## BRIEF
Go through the records below and return each line that has "Bornheim" in it.

## DATA IN THIS EXERCISE
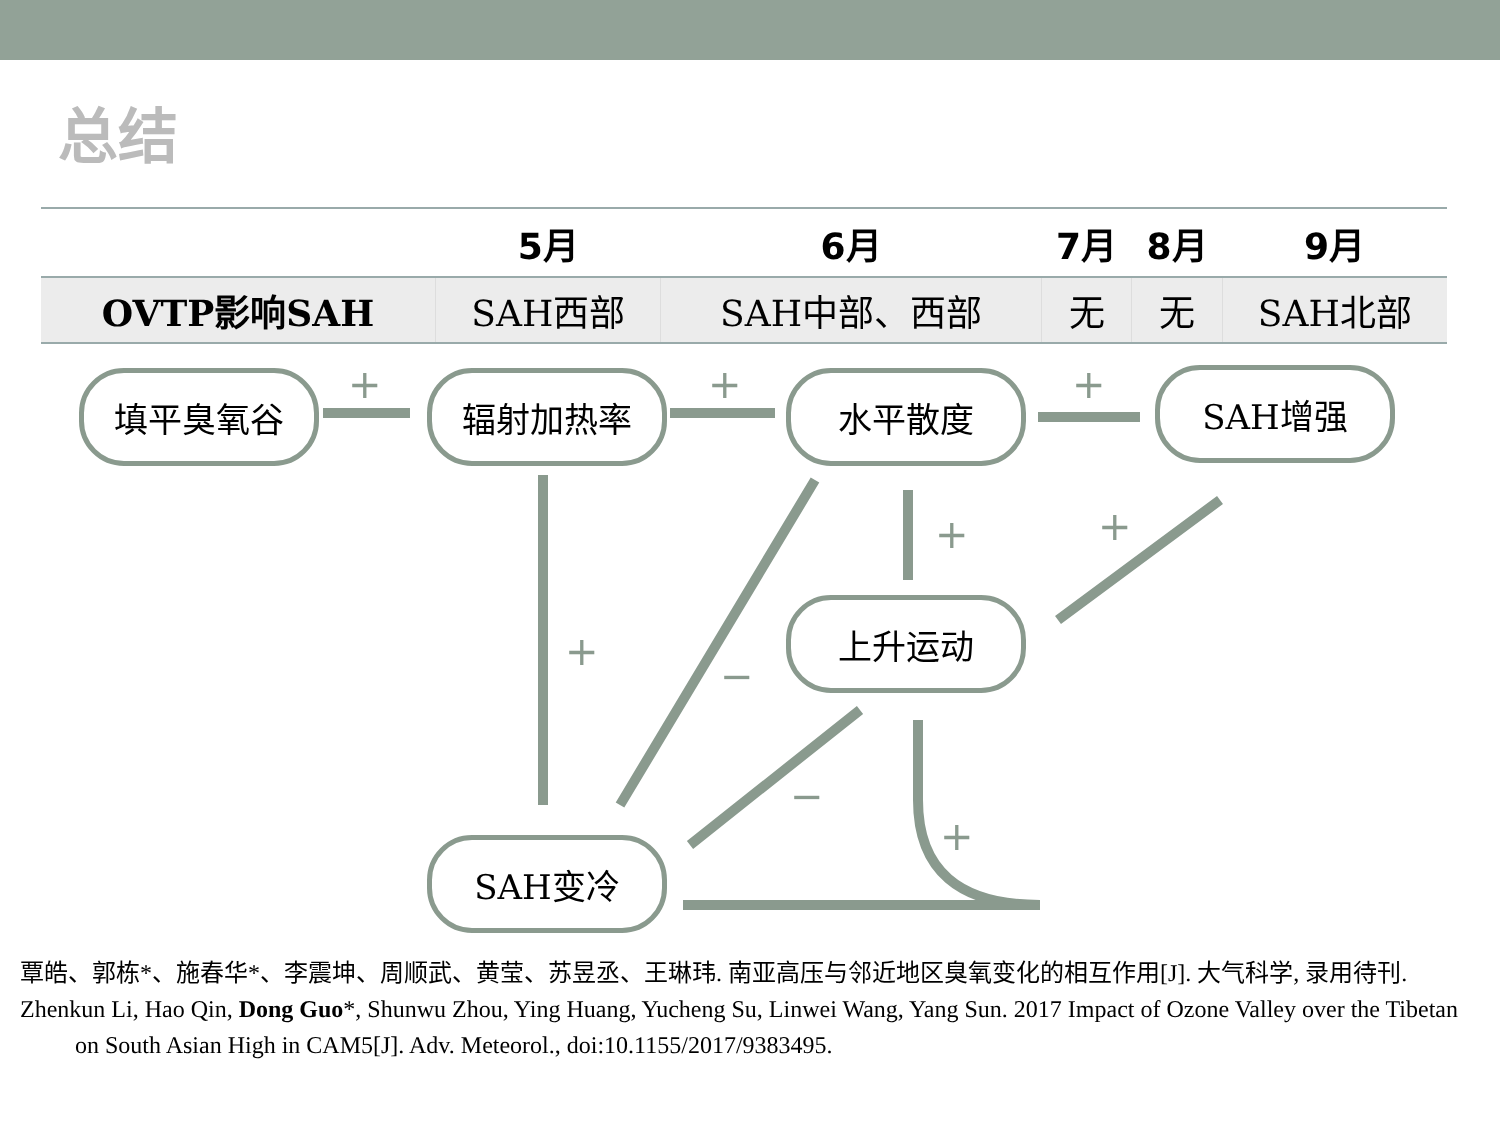总结
| | 5月 | 6月 | 7月 | 8月 | 9月 |
| --- | --- | --- | --- | --- | --- |
| OVTP影响SAH | SAH西部 | SAH中部、西部 | 无 | 无 | SAH北部 |
+
+
+
+
−
+
+
−
+
填平臭氧谷 辐射加热率 水平散度 SAH增强
上升运动
SAH变冷
覃皓、郭栋*、施春华*、李震坤、周顺武、黄莹、苏昱丞、王琳玮. 南亚高压与邻近地区臭氧变化的相互作用[J]. 大气科学, 录用待刊.
Zhenkun Li, Hao Qin, Dong Guo*, Shunwu Zhou, Ying Huang, Yucheng Su, Linwei Wang, Yang Sun. 2017 Impact of Ozone Valley over the Tibetan on South Asian High in CAM5[J]. Adv. Meteorol., doi:10.1155/2017/9383495.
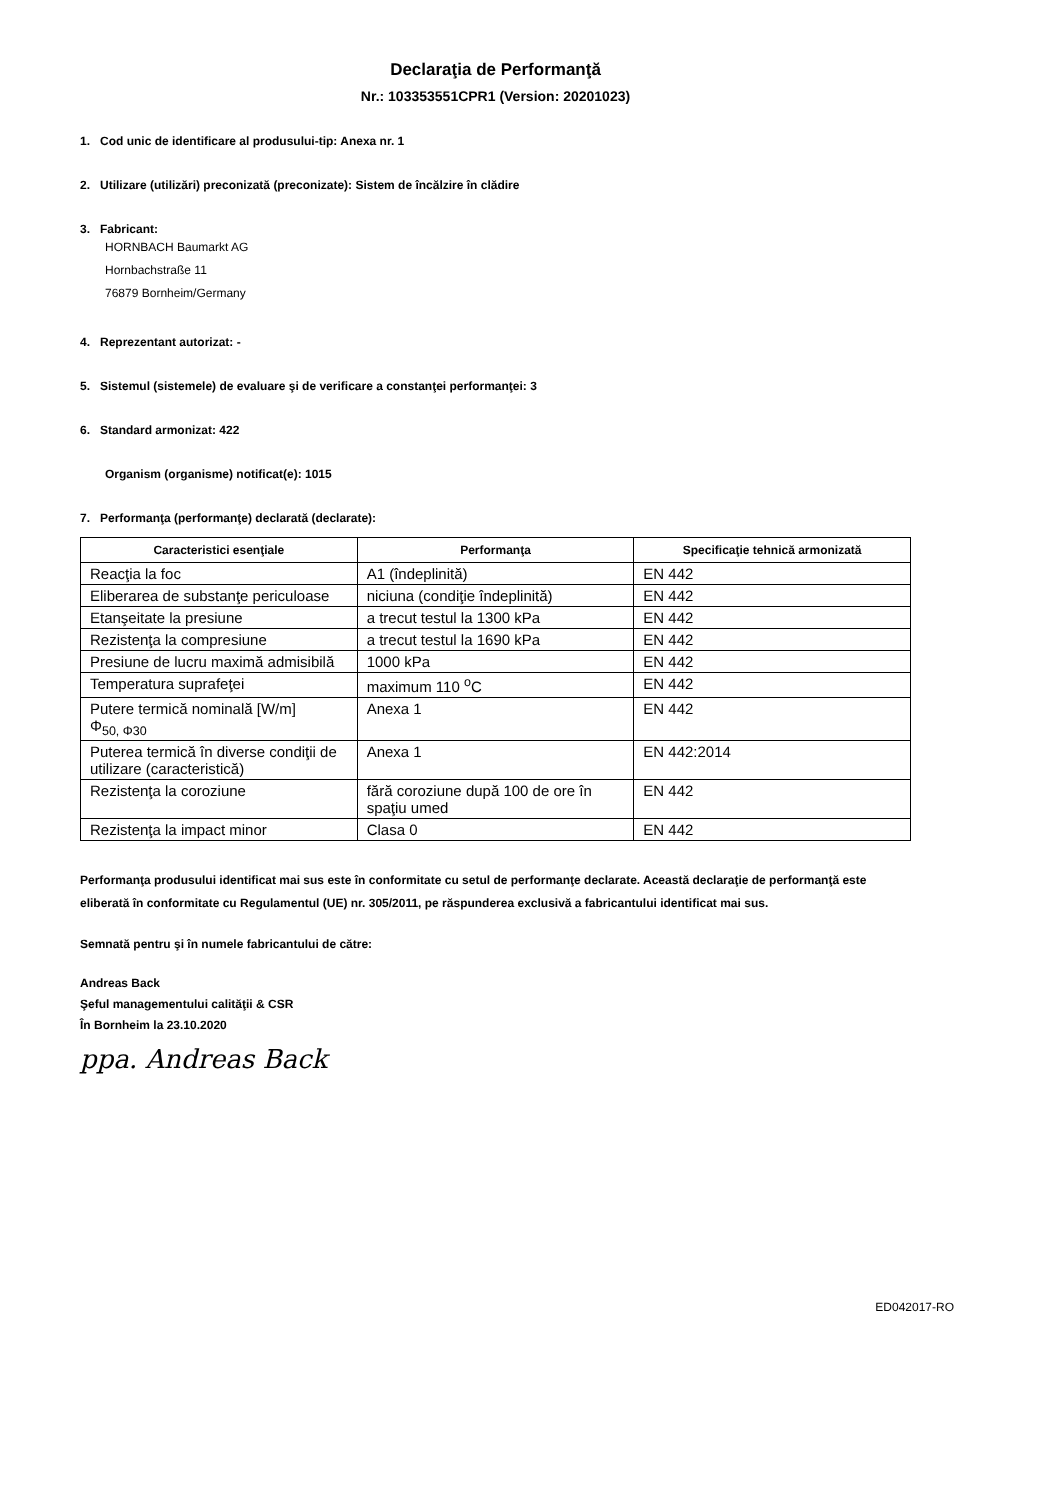Declaraţia de Performanţă
Nr.: 103353551CPR1 (Version: 20201023)
1. Cod unic de identificare al produsului-tip: Anexa nr. 1
2. Utilizare (utilizări) preconizată (preconizate): Sistem de încălzire în clădire
3. Fabricant:
HORNBACH Baumarkt AG
Hornbachstraße 11
76879 Bornheim/Germany
4. Reprezentant autorizat: -
5. Sistemul (sistemele) de evaluare şi de verificare a constanţei performanţei: 3
6. Standard armonizat: 422
Organism (organisme) notificat(e): 1015
7. Performanţa (performanţe) declarată (declarate):
| Caracteristici esenţiale | Performanţa | Specificaţie tehnică armonizată |
| --- | --- | --- |
| Reacţia la foc | A1 (îndeplinită) | EN 442 |
| Eliberarea de substanţe periculoase | niciuna (condiţie îndeplinită) | EN 442 |
| Etanşeitate la presiune | a trecut testul la 1300 kPa | EN 442 |
| Rezistenţa la compresiune | a trecut testul la 1690 kPa | EN 442 |
| Presiune de lucru maximă admisibilă | 1000 kPa | EN 442 |
| Temperatura suprafeţei | maximum 110 <sup>o</sup>C | EN 442 |
| Putere termică nominală [W/m] Φ<sub>50, Φ30</sub> | Anexa 1 | EN 442 |
| Puterea termică în diverse condiţii de utilizare (caracteristică) | Anexa 1 | EN 442:2014 |
| Rezistenţa la coroziune | fără coroziune după 100 de ore în spaţiu umed | EN 442 |
| Rezistenţa la impact minor | Clasa 0 | EN 442 |
Performanţa produsului identificat mai sus este în conformitate cu setul de performanţe declarate. Această declaraţie de performanţă este eliberată în conformitate cu Regulamentul (UE) nr. 305/2011, pe răspunderea exclusivă a fabricantului identificat mai sus.
Semnată pentru şi în numele fabricantului de către:
Andreas Back
Şeful managementului calităţii & CSR
În Bornheim la 23.10.2020
ppa. Andreas Back
ED042017-RO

## OUTPUT FOR THIS TASK
76879 Bornheim/Germany
În Bornheim la 23.10.2020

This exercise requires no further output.